Abstract

A fundamental hypothesis in neuroscience proposes that underlying cellular architecture (cytoarchitecture) contributes to the functionality of a brain area. However, this hypothesis has not been tested in human ventral temporal cortex (VTC) that contains domain-specific regions causally involved in perception. To fill this gap in knowledge, we used cortex-based alignment to register functional regions from living participants to cytoarchitectonic areas in ex vivo brains. This novel approach reveals 3 findings. First, there is a consistent relationship between domain-specific regions and cytoarchitectonic areas: each functional region is largely restricted to 1 cytoarchitectonic area.
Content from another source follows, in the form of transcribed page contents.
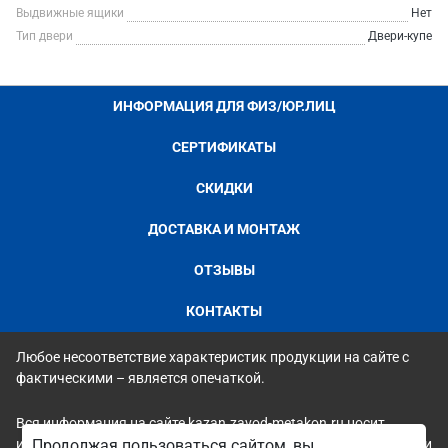
Выдвижные ящики
Нет
Тип двери
Двери-купе
ИНФОРМАЦИЯ ДЛЯ ФИЗ/ЮР.ЛИЦ
СЕРТИФИКАТЫ
СКИДКИ
ДОСТАВКА И МОНТАЖ
ОТЗЫВЫ
КОНТАКТЫ
Любое несоответствие характеристик продукции на сайте с
фактическими – является опечаткой.
Вся информация на сайте kazan.zavod-metakon.ru носит
исключительно ознакомительный и справочный характер и ни
Продолжая пользоваться сайтом, вы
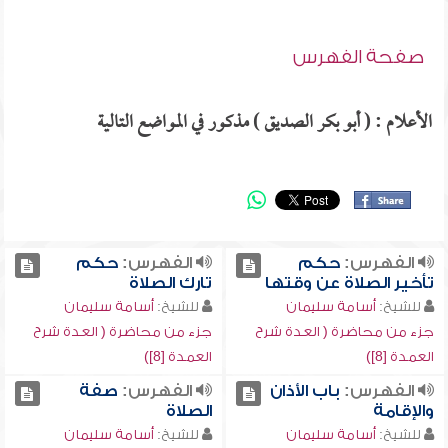
صفحة الفهرس
الأعلام : ( أبو بكر الصديق ) مذكور في المواضع التالية
الفهرس:
حكم
الفهرس:
حكم
تأخير الصلاة عن وقتها
تارك الصلاة
للشيخ:
أسامة سليمان
للشيخ:
أسامة سليمان
جزء من محاضرة ( العدة شرح
جزء من محاضرة ( العدة شرح
العمدة [8])
العمدة [8])
الفهرس:
باب الأذان
الفهرس:
صفة
والإقامة
الصلاة
للشيخ:
أسامة سليمان
للشيخ:
أسامة سليمان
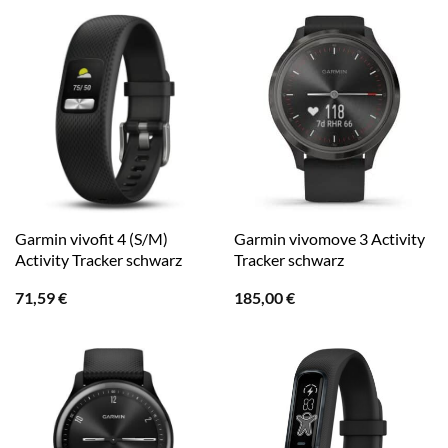
Garmin vivofit 4 (S/M)
Garmin vivomove 3 Activity
Activity Tracker schwarz
Tracker schwarz
71,59
€
185,00
€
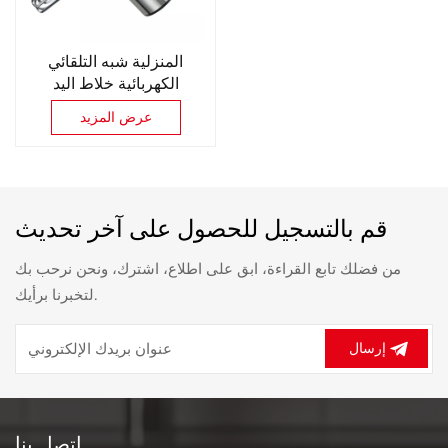
المنزلية شبه التلقائي
الكهربائية خلاط اليد
المحمولة البيض الخافق
عرض المزيد
خلاط
قم بالتسجيل للحصول على آخر تحديث
من فضلك تابع القراءة، ابق على اطلاع، اشترك، ونحن نرحب بك
لتخبرنا برأيك.
إرسال
اتصل بنا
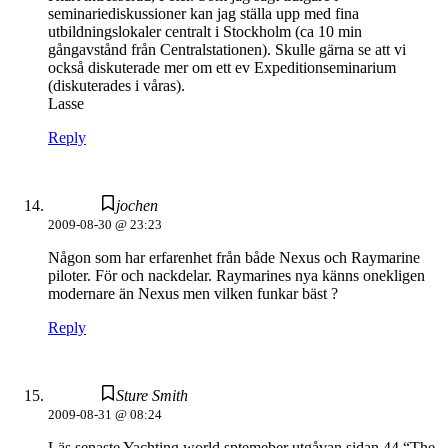
seminariediskussioner kan jag ställa upp med fina
utbildningslokaler centralt i Stockholm (ca 10 min
gångavstånd från Centralstationen). Skulle gärna se att vi
också diskuterade mer om ett ev Expeditionseminarium
(diskuterades i våras).
Lasse
Reply
jochen
2009-08-30 @ 23:23
Någon som har erfarenhet från både Nexus och Raymarine
piloter. För och nackdelar. Raymarines nya känns onekligen
modernare än Nexus men vilken funkar bäst ?
Reply
Sture Smith
2009-08-31 @ 08:24
Läs senaste Yachting world sptemeber utgåvan sidan 44 “The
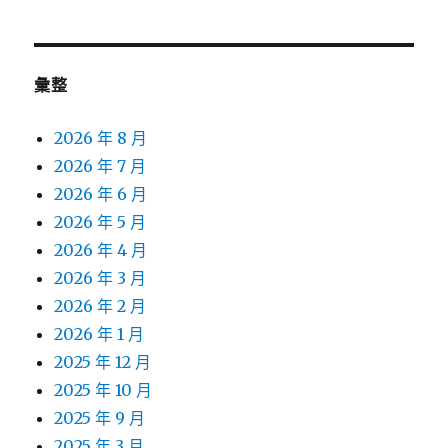
彙整
2026 年 8 月
2026 年 7 月
2026 年 6 月
2026 年 5 月
2026 年 4 月
2026 年 3 月
2026 年 2 月
2026 年 1 月
2025 年 12 月
2025 年 10 月
2025 年 9 月
2025 年 3 月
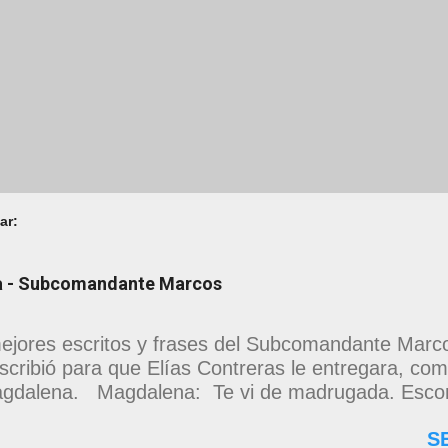
ar:
na - Subcomandante Marcos
ejores escritos y frases del Subcomandante Marcos
scribió para que Elías Contreras le entregara, como
gdalena. Magdalena: Te vi de madrugada. Escon
as en una torre de calendarios y geografías absu
S
o era bienvenido. Pero, apenas un momento, y te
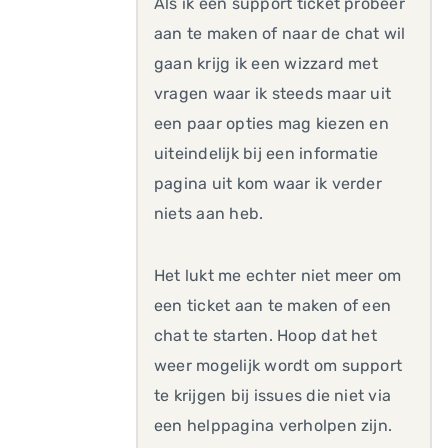
Als ik een support ticket probeer
aan te maken of naar de chat wil
gaan krijg ik een wizzard met
vragen waar ik steeds maar uit
een paar opties mag kiezen en
uiteindelijk bij een informatie
pagina uit kom waar ik verder
niets aan heb.
Het lukt me echter niet meer om
een ticket aan te maken of een
chat te starten. Hoop dat het
weer mogelijk wordt om support
te krijgen bij issues die niet via
een helppagina verholpen zijn.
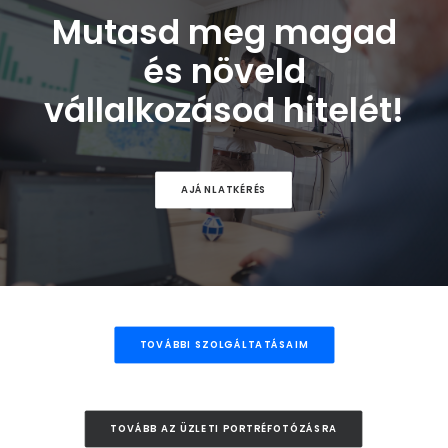
Mutasd meg magad
és növeld
vállalkozásod hitelét!
AJÁNLATKÉRÉS
TOVÁBBI SZOLGÁLTATÁSAIM
TOVÁBB AZ ÜZLETI PORTRÉFOTÓZÁSRA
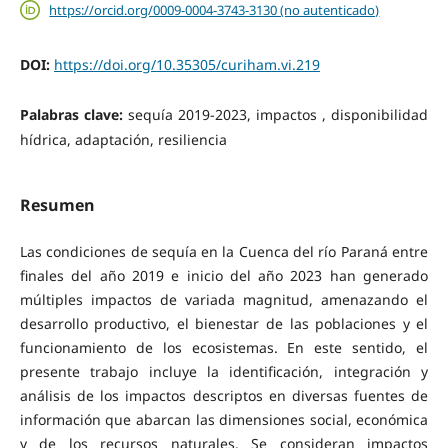
https://orcid.org/0009-0004-3743-3130 (no autenticado)
DOI:
https://doi.org/10.35305/curiham.vi.219
Palabras clave:
sequía 2019-2023, impactos , disponibilidad
hídrica, adaptación, resiliencia
Resumen
Las condiciones de sequía en la Cuenca del río Paraná entre
finales del año 2019 e inicio del año 2023 han generado
múltiples impactos de variada magnitud, amenazando el
desarrollo productivo, el bienestar de las poblaciones y el
funcionamiento de los ecosistemas. En este sentido, el
presente trabajo incluye la identificación, integración y
análisis de los impactos descriptos en diversas fuentes de
información que abarcan las dimensiones social, económica
y de los recursos naturales. Se consideran impactos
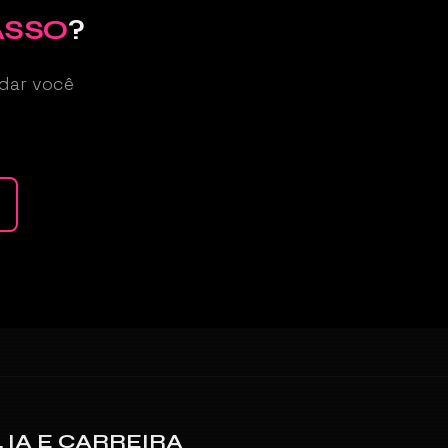
ASSO
?
dar você
 IA E CARREIRA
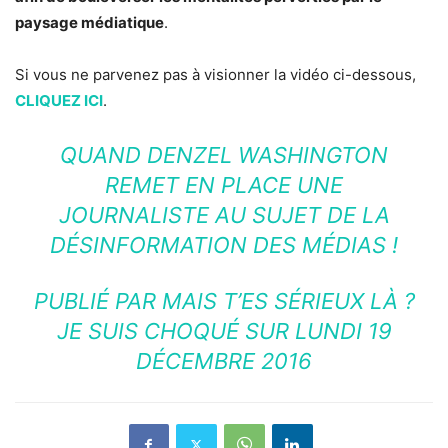
paysage médiatique
.
Si vous ne parvenez pas à visionner la vidéo ci-dessous,
CLIQUEZ ICI
.
QUAND DENZEL WASHINGTON
REMET EN PLACE UNE
JOURNALISTE AU SUJET DE LA
DÉSINFORMATION DES MÉDIAS !
PUBLIÉ PAR
MAIS T’ES SÉRIEUX LÀ ?
JE SUIS CHOQUÉ
SUR LUNDI 19
DÉCEMBRE 2016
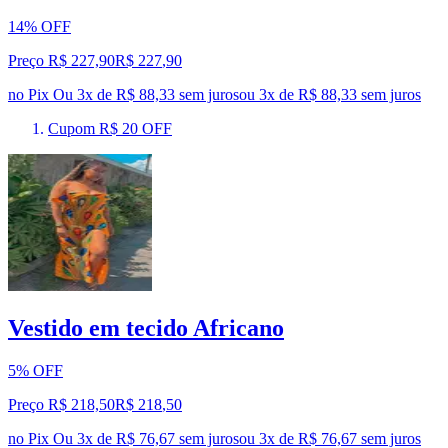
14% OFF
Preço R$ 227,90
R$
227
,
90
no Pix
Ou 3x de R$ 88,33 sem juros
ou
3
x de
R$ 88,33
sem juros
Cupom R$ 20 OFF
Vestido em tecido Africano
5% OFF
Preço R$ 218,50
R$
218
,
50
no Pix
Ou 3x de R$ 76,67 sem juros
ou
3
x de
R$ 76,67
sem juros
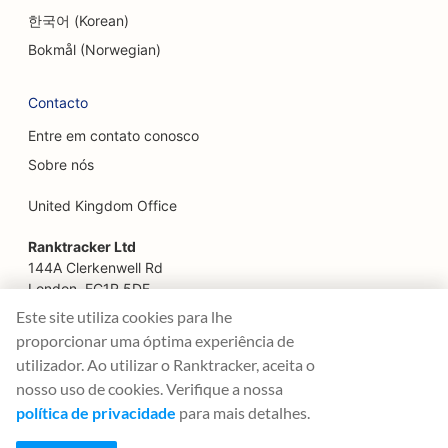
한국어 (Korean)
SEO para serviços de lifting facial
Bokmål (Norwegian)
SEO para restaurantes familiares
Contacto
SEO para planejadores financeiros
Entre em contato conosco
SEO para restaurantes de fast food
Sobre nós
SEO para floristas
United Kingdom Office
SEO para restaurantes finos
Ranktracker Ltd
SEO para serviços financeiros
144A Clerkenwell Rd
London, EC1R 5DF
SEO para praças de alimentação
Company No: 08820809
Este site utiliza cookies para lhe
felix@ranktracker.com
proporcionar uma óptima experiência de
SEO para confeitarias francesas
utilizador. Ao utilizar o Ranktracker, aceita o
SEO para Food Trucks
nosso uso de cookies. Verifique a nossa
política de privacidade
para mais detalhes.
2015 -
2026
© Ranktracker. All Rights Reserved.
SEO para lojas de móveis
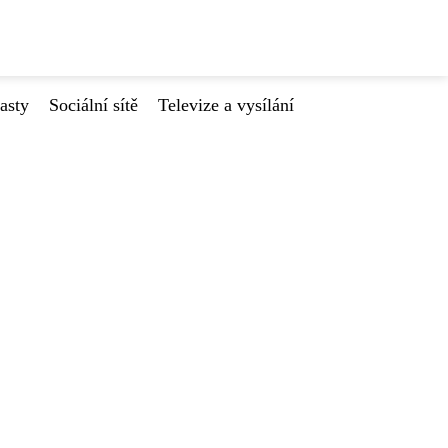
asty
Sociální sítě
Televize a vysílání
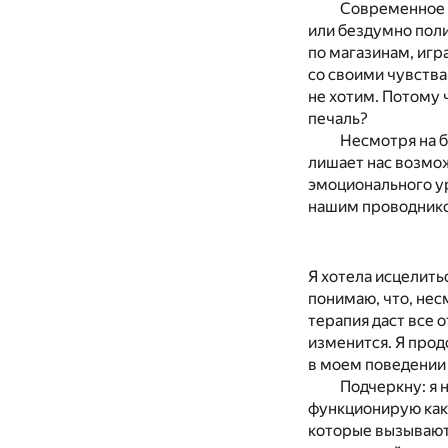
Современное о
или бездумно поли
по магазинам, игр
со своими чувства
не хотим. Потому 
печаль?
Несмотря на 
лишает нас возмо
эмоционального ур
нашим проводником
Я хотела исцелить
понимаю, что, нес
терапия даст все о
изменится. Я прод
в моем поведении
Подчеркну: я н
функционирую как 
которые вызывают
Second, extracting cytoarchitectonic profiles from face- and place-selective regions after back-projecting each region to 20-μm thick histological sections indicates that cytoarchitectonic properties distinguish these regions from each other. Third, some cytoarchitectonic areas contain more than 1 domain-specific region. For example, face-, body-, and character-selective regions are located within the same cytoarchitectonic area. We summarize these findings with a parsimonious hypothesis incorporating how cellular properties may contribute to functional specialization in human VTC. Specifically, we link computational principles to correlated axes of functional and cytoarchitectonic segregation in human VTC, in which parallel processing across domains occurs along a lateral–medial axis while transformations of information within domain occur along an anterior–posterior axis.